In der momentanen Debatte um Aufarbeitung fehle größtenteils diese historische Sicht, kritisierte Lütz. Stattdessen laufe in vielen deutschen Diözesen eine "Aktion Bischofsgruft". Statt selbst für sich Konsequenzen zu ziehen, seien einige Diözesanleitungen auf den Gedanken verfallen, die verblichenen Vorgänger zur Rechenschaft zu ziehen: "Es ist aber eigentlich ziemlich unwahrscheinlich, dass alle heutigen Bischöfe tapfere Aufklärer und alle früheren charakterlose Finsterlinge gewesen sein sollen."

Es erscheine merkwürdig, dass in den vergangenen zehn Jahren noch kein einziger Verantwortlicher öffentlich erklärt habe, dass er Fehler gemacht habe und deswegen zurücktrete. Dabei wäre ein solcher Schritt aus eigenem Antrieb gerade für die Betroffenen therapeutisch heilsam, so Lütz. Ein Rücktritt wäre aus seiner Sicht unvermeidlich, wenn ein Täter entgegen besserem Wissen und entgegen der seit 2002 bestehenden Leitlinien ohne Hinweis an die Gemeinde vor Ort versetzt worden und es erneut zu Übergriffen gekommen sei: "Demgegenüber sind rein formale juristische Versäumnisse, die nicht erneut Unheil angerichtet haben, aus meiner Sicht kein Grund für einen Rücktritt."

Aussagepsychologie unverzichtbar

Zuletzt hatte Lütz schon in der Februar-Ausgabe der "Herder Korrespondenz" (2/2021) auch die personelle Zusammensetzung der deutschen "Unabhängigen Kommission für die Anerkennungsleistungen" (UKA) nach Fällen sexueller Gewalt kritisiert und in diesem Zusammenhang vor "neuen Opfern" durch etwaige Falschbeschuldigungen gewarnt.
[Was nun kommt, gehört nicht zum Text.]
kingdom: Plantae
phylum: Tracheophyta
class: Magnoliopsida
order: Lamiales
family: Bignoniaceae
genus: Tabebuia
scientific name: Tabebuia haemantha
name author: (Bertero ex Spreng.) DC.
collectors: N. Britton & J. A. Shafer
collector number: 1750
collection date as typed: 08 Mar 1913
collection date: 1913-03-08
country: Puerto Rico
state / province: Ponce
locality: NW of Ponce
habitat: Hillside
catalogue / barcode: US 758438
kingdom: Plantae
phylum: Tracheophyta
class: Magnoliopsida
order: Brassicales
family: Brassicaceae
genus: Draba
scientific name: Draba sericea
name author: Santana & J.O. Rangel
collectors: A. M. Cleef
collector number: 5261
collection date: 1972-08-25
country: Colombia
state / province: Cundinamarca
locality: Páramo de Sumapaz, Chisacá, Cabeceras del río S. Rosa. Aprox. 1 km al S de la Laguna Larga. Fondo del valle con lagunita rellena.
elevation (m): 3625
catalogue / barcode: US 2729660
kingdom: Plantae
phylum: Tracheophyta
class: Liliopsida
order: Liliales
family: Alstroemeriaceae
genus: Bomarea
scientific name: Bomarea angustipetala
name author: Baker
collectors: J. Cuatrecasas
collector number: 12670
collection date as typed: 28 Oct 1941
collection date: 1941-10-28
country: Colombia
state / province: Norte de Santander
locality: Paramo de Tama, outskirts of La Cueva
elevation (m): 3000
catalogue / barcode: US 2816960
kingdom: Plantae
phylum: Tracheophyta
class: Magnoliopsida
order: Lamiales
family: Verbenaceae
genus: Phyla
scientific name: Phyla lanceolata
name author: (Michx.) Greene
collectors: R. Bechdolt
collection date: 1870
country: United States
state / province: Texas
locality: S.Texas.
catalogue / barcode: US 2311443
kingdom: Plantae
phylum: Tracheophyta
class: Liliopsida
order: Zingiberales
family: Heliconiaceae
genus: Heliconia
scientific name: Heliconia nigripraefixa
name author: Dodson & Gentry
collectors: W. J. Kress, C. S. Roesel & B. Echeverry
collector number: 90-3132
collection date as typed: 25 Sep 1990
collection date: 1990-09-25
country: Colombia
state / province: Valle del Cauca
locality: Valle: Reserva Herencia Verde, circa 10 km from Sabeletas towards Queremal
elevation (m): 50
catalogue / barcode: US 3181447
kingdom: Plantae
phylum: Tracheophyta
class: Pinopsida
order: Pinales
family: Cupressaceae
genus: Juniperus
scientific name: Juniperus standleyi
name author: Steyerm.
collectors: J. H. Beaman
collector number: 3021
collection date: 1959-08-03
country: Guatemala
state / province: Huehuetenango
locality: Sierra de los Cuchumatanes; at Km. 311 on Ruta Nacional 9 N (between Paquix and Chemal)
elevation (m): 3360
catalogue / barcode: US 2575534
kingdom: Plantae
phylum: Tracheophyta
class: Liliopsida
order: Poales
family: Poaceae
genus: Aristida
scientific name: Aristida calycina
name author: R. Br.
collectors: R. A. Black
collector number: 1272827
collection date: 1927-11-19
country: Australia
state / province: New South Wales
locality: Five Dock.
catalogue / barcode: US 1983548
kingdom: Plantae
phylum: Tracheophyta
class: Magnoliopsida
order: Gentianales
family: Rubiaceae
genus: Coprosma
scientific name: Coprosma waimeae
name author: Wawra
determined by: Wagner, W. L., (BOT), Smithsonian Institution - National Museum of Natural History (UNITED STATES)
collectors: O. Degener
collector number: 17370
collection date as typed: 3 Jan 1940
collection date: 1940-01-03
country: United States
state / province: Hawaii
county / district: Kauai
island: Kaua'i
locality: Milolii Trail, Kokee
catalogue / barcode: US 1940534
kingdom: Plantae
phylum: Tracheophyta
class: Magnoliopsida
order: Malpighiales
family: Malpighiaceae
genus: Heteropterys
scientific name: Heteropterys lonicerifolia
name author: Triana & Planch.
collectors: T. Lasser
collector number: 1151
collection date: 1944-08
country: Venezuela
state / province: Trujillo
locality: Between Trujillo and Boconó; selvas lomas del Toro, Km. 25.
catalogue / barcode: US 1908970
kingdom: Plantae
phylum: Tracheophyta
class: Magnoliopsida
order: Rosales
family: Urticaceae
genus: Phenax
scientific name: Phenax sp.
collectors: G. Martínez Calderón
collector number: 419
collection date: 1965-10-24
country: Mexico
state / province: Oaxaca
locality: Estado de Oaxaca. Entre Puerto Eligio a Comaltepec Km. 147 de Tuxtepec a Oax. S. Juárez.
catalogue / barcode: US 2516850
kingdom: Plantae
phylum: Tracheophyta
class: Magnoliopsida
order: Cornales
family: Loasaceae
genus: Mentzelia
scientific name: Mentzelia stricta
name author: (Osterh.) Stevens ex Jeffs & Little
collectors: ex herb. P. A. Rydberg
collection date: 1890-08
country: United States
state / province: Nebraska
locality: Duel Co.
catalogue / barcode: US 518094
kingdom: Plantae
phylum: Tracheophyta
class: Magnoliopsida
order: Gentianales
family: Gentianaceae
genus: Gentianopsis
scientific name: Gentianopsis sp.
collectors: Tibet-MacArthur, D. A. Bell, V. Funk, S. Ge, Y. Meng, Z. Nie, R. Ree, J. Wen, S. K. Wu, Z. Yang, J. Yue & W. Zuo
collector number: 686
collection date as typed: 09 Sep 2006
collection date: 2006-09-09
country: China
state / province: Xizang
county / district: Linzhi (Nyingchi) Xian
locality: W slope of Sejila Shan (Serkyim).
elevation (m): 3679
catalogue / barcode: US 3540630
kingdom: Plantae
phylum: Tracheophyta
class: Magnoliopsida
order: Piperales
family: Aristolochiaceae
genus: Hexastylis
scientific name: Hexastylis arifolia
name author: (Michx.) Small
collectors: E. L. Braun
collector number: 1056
Unter den von den deutschen Bischöfen ernannten Mitgliedern befinde sich niemand mit "Expertise in Aussagepsychologie", um in Zweifelsfällen die Wahrscheinlichkeit einer Anschuldigung mit dieser auch von höchsten Gerichten geforderten Methode überprüfen zu können, so sein Vorwurf.

"Im Raum der Kirche ist Betroffenen von sexueller Gewalt viel zu lange nicht geglaubt worden. Das war falsch, mitunter traumatisch und deswegen ist es so wichtig, Gespräche mit Beschuldigern in einer Atmosphäre der Akzeptanz zu führen", betonte Lütz. "Aber angesichts der Tatsache, dass ein Missbrauchsverdacht heute in vielen Fällen zum sozialen Tod des Beschuldigten führt, ist äußerste Sorgfalt bei der Tatsachenerhebung erforderlich."

Unschuldsvermutung wesentlich

Lütz verwies dazu auf einen problematischen Einfluss mancher Traumatherapeuten. "Bei mehreren aktuellen spektakulären Fällen erscheint es höchst zweifelhaft, dass die berichteten Erlebnisse tatsächlich ereignisbasiert sind - was übrigens nicht heißt, dass die Beschuldiger lügen!", so der Psychiater. So seien "Scheinerinnerungen, die nicht selten in unprofessionellen Traumatherapien 'produziert' werden", für die Patienten "subjektiv 'wahr'", meinte Lütz.

Lütz kritisierte zudem, dass Betroffene von Missbrauch an der Auswahl der Mitglieder der UKA beteiligt gewesen seien. Es gäbe Opfervertreter, die "jedes In-Frage-Stellen einer Beschuldigung ablehnen". Dies wäre das Ende der grundsätzlichen Unschuldsvermutung.